** START SOURCE **
What’s Wrong with Thanksgiving?
Immanuel Baptist Church – Sunday, November 22, 2020
The history books tell us how, centuries ago,
ships sailed across the water from Europe.
They arrived at a new land
populated by natives they considered uncivilized.
They viewed the natives as savages
who needed to be ruled over for their own benefit.
And those who came from across the water
were able to rule over them,
because they brought with them
superior technology and weaponry
that the natives couldn’t match.
The European invaders completely changed the land
they came to occupy—
replacing the native culture with their own.
Now, you might think I’ve been talking about
the Europeans who came to America 400 years ago
and supplanted the Native Americans.
But I was actually describing the Roman
conquest and colonization of Britain.
Europeans under the command of Julius Caesar
crossed the waters of the English Channel
more than 2,000 years ago,
to begin the Roman conquest of England.
Writing about the land across the water
that he intended to conquer,
Caesar described the British as uncivilized,
not cutting their hair,
wearing animal skins for clothing,
and using a blue dye from plants
to color their bodies blue.
And Caesar said that these English savages
shared their wives among groups of 10 or 12 men.
The Romans viewed their own civilization as far superior,
and thought it only natural
that they should rule over the British
and take control of their land.
And the Roman Empire did, in fact,
rule England for 400 years.
I bring this up because this is Thanksgiving week.
And there are many left-wing liberals in this country
who try to put Americans into a guilt trip—
to make us feel so guilty for coming here
and taking this land from the Indians,
that we should be ashamed
and stop celebrating Thanksgiving Day.
For example, one Wikipedia article says,
"Thanksgiving is considered by some
to be a ‘national day of mourning,’
as a celebration of the genocide and conquest
of Native Americans by colonists."
The same people supply the ideology
that leads violent mobs in the streets
to tear down statues of Christopher Columbus.
Around 3 dozen statues of Columbus
were toppled or vandalized and removed
all across America this year—
from Boston and New Haven to
Sacramento and San Francisco—
to protest European colonization of America.
But the fact is that human history
is the history of one civilization conquering another—
one culture replacing another—
not just in North America,
but in England, in the Middle East,
in Africa—actually everywhere.
The Romans abandoned England
after ruling there for 400 years,
and then the Saxons from Germany came in
and dominated the land for a century,
imposing a Germanic culture.
After them came the Angles, another group from Europe,
and their domination led to
the former Roman province of Britannia
coming to be called Angle-Land or “England.”
And, after another 500 years, the famous Battle of Hastings
resulted in the Normans from France
taking over England
and imposing their own culture
on the native peoples
and the previous conquerors.
** END SOURCE **
**SHORT PROBLEM 1:**
Translate this sentence from the Thanksgiving piece into Spanish: "I bring this up because this is Thanksgiving week."
The Thanksgiving piece has no connection to the entries that come after it.
** START DATA LINES **
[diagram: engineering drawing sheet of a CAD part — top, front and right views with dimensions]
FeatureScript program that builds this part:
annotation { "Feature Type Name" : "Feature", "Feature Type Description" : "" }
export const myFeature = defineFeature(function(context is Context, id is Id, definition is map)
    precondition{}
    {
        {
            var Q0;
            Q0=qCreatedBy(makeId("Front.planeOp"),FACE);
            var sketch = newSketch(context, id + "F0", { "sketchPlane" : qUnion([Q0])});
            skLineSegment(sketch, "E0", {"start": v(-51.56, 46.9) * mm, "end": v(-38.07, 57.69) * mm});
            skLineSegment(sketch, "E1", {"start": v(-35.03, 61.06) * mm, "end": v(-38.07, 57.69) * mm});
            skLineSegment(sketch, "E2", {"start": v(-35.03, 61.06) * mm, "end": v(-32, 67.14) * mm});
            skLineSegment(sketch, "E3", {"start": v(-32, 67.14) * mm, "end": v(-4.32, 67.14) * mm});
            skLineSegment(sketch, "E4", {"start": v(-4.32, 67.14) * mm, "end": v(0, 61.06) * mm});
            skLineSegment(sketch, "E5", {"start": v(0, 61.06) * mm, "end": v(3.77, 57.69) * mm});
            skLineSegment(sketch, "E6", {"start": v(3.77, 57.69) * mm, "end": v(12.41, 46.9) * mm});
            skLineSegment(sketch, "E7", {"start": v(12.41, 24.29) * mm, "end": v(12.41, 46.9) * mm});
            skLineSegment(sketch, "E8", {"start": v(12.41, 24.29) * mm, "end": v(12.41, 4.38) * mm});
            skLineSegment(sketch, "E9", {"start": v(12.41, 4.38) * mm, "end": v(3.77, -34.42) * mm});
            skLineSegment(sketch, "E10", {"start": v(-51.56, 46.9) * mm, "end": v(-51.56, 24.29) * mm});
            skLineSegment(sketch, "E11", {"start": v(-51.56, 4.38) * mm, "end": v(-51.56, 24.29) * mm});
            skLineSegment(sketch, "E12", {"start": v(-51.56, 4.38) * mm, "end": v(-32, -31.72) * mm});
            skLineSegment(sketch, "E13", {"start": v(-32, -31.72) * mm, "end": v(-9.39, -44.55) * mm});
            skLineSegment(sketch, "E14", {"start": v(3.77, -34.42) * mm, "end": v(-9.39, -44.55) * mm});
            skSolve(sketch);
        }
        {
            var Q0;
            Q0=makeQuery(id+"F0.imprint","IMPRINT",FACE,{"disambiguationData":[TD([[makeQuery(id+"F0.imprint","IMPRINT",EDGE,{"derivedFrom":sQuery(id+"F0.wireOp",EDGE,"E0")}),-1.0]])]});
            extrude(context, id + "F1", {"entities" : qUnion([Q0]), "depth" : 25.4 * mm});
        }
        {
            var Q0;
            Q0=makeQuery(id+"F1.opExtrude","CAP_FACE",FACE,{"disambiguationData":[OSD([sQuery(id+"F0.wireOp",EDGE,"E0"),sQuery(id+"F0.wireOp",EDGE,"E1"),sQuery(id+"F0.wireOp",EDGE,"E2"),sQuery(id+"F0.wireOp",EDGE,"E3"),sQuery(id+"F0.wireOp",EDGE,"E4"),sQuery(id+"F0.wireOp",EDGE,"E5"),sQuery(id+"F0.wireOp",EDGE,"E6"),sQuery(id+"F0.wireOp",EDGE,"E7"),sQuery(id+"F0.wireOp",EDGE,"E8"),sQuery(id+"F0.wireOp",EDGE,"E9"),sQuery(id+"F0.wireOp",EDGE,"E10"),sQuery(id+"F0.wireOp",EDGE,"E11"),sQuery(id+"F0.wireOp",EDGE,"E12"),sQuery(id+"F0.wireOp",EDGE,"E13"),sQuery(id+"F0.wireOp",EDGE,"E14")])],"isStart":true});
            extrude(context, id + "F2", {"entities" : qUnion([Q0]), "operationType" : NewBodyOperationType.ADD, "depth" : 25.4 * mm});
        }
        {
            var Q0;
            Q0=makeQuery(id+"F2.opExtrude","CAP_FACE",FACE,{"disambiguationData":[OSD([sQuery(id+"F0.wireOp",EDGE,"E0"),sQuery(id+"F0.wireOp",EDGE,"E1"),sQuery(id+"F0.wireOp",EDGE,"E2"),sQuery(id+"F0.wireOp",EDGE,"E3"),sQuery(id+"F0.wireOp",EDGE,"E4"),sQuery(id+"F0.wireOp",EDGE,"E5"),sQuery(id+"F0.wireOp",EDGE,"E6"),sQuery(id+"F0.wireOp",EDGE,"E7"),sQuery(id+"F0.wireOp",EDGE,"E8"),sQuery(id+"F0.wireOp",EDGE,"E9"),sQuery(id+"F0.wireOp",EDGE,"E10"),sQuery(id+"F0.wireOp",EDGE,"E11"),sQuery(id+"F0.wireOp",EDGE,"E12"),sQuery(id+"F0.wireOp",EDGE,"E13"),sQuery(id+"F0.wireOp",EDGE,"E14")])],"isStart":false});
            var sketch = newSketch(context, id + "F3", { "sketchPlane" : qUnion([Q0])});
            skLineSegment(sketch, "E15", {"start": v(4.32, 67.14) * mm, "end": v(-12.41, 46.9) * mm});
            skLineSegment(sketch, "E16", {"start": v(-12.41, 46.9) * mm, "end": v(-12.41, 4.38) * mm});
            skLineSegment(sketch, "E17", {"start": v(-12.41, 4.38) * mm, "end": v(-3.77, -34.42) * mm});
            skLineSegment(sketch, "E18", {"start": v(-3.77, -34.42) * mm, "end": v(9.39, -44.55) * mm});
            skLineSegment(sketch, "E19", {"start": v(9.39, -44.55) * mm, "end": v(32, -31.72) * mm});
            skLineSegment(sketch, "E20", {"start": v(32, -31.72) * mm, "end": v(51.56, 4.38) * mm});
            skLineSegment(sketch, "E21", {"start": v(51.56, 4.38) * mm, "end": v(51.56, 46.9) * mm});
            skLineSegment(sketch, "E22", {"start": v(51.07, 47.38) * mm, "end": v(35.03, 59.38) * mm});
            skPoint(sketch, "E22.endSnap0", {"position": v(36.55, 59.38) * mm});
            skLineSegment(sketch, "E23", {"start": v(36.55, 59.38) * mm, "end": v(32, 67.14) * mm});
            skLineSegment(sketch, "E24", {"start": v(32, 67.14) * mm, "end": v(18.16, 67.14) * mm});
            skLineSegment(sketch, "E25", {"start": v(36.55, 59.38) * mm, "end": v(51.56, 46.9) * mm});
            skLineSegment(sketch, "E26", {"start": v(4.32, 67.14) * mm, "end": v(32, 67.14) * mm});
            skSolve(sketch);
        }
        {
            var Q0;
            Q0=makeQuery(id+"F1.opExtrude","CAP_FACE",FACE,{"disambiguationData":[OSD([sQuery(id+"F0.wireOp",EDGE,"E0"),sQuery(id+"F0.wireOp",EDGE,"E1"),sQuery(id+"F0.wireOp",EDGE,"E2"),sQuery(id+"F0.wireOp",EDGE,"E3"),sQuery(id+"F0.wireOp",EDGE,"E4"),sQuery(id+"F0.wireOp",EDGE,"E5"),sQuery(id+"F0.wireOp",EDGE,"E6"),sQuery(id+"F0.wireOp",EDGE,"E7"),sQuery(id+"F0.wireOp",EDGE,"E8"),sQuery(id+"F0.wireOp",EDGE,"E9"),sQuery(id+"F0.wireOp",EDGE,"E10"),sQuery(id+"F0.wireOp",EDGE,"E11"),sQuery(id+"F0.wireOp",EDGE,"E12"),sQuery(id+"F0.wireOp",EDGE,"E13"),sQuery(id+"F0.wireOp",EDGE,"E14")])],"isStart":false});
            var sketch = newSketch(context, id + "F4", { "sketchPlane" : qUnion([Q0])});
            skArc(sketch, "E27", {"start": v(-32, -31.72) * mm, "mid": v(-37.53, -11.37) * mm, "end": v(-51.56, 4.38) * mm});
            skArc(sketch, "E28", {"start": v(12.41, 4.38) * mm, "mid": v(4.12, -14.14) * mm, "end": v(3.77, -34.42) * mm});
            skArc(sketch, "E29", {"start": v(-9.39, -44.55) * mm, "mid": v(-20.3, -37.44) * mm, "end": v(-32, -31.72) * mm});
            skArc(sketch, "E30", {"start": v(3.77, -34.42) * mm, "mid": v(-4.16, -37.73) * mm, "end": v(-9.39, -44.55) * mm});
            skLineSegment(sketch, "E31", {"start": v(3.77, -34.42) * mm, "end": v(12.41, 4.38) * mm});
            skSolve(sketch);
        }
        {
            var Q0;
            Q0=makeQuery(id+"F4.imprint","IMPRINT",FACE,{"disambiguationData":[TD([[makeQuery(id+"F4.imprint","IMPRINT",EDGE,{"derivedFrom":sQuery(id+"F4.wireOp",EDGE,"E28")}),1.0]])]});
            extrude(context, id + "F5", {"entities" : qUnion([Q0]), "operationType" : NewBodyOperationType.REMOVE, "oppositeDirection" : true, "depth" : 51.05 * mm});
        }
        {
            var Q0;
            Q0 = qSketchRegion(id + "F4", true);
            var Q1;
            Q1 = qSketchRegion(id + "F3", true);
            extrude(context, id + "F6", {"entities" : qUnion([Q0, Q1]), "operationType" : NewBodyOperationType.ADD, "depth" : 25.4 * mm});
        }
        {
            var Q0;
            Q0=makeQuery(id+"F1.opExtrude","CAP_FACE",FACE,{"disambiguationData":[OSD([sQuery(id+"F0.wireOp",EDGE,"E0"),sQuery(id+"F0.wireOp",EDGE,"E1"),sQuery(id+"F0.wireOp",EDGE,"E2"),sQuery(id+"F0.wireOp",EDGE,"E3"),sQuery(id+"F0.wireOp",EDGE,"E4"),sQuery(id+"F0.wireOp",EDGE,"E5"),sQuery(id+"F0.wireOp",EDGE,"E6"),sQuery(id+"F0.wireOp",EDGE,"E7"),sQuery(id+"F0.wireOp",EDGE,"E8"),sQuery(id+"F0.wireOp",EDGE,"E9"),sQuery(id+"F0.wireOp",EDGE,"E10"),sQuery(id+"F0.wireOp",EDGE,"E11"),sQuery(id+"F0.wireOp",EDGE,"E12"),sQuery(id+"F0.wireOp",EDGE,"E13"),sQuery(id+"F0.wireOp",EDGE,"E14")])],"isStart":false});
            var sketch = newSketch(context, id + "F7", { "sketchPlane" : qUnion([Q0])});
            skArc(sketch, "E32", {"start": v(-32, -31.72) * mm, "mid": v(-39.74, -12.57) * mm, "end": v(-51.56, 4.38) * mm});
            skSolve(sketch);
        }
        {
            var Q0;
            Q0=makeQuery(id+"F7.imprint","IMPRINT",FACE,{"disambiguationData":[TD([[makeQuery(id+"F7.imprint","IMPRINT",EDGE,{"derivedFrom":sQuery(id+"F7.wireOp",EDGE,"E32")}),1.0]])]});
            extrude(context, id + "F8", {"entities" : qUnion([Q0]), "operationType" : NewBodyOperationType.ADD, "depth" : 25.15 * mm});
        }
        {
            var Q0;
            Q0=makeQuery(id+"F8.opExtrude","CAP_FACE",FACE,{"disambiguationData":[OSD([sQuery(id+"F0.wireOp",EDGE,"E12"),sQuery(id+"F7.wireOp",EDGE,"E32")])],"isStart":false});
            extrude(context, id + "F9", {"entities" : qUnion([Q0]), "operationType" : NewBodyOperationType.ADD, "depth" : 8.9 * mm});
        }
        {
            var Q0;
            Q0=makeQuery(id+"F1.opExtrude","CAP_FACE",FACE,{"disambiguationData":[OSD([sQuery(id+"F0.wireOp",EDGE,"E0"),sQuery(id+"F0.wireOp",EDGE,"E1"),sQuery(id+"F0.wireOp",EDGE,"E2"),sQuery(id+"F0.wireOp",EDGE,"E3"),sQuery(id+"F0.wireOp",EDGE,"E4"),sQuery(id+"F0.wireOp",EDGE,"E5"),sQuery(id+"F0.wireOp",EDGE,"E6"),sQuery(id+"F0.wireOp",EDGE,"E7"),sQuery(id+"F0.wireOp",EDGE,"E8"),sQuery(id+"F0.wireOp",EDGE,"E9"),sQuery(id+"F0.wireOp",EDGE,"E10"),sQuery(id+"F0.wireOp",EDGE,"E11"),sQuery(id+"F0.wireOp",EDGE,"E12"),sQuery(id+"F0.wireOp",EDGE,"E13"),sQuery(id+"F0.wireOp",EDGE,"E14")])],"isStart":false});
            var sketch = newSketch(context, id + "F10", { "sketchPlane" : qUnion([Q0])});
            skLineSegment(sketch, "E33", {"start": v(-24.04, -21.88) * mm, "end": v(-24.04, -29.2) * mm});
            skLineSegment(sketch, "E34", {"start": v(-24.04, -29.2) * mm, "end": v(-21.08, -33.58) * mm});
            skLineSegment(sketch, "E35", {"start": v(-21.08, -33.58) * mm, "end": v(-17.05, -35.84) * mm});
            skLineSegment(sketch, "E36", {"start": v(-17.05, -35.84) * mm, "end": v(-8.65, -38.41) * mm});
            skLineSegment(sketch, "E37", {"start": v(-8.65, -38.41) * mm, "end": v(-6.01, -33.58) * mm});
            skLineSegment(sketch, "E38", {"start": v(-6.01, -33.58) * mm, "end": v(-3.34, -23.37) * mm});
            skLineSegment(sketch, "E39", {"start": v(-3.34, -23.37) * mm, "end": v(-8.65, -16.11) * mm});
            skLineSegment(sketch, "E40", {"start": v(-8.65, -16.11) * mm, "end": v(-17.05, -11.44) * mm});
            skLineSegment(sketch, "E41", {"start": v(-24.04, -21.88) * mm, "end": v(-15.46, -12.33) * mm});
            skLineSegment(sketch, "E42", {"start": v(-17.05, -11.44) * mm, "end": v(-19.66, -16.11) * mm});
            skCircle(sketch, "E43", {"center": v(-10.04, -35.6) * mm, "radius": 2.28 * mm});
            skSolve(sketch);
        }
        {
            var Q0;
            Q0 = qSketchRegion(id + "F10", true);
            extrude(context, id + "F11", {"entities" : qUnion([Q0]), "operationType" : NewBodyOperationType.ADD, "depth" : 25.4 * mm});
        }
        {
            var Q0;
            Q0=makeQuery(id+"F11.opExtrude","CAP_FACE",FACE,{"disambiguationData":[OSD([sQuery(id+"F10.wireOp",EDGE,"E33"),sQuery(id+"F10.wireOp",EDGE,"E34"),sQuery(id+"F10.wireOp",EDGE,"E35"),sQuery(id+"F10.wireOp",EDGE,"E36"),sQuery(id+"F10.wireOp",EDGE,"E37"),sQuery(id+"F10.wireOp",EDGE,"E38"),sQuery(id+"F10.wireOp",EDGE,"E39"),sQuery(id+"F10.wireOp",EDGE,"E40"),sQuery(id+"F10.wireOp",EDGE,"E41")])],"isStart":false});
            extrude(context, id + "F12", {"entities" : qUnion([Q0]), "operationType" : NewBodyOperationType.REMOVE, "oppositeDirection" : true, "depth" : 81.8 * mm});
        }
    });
** END DATA LINES **
**SHORT PROBLEM 2:**
Locate each line of the entries that contains the string "REMOVE", and copy those lines. Case counts.

**WORKED ANSWER 1:**
Menciono esto porque esta es la semana de Acción de Gracias.

**WORKED ANSWER 2:**
            extrude(context, id + "F5", {"entities" : qUnion([Q0]), "operationType" : NewBodyOperationType.REMOVE, "oppositeDirection" : true, "depth" : 51.05 * mm});
            extrude(context, id + "F12", {"entities" : qUnion([Q0]), "operationType" : NewBodyOperationType.REMOVE, "oppositeDirection" : true, "depth" : 81.8 * mm});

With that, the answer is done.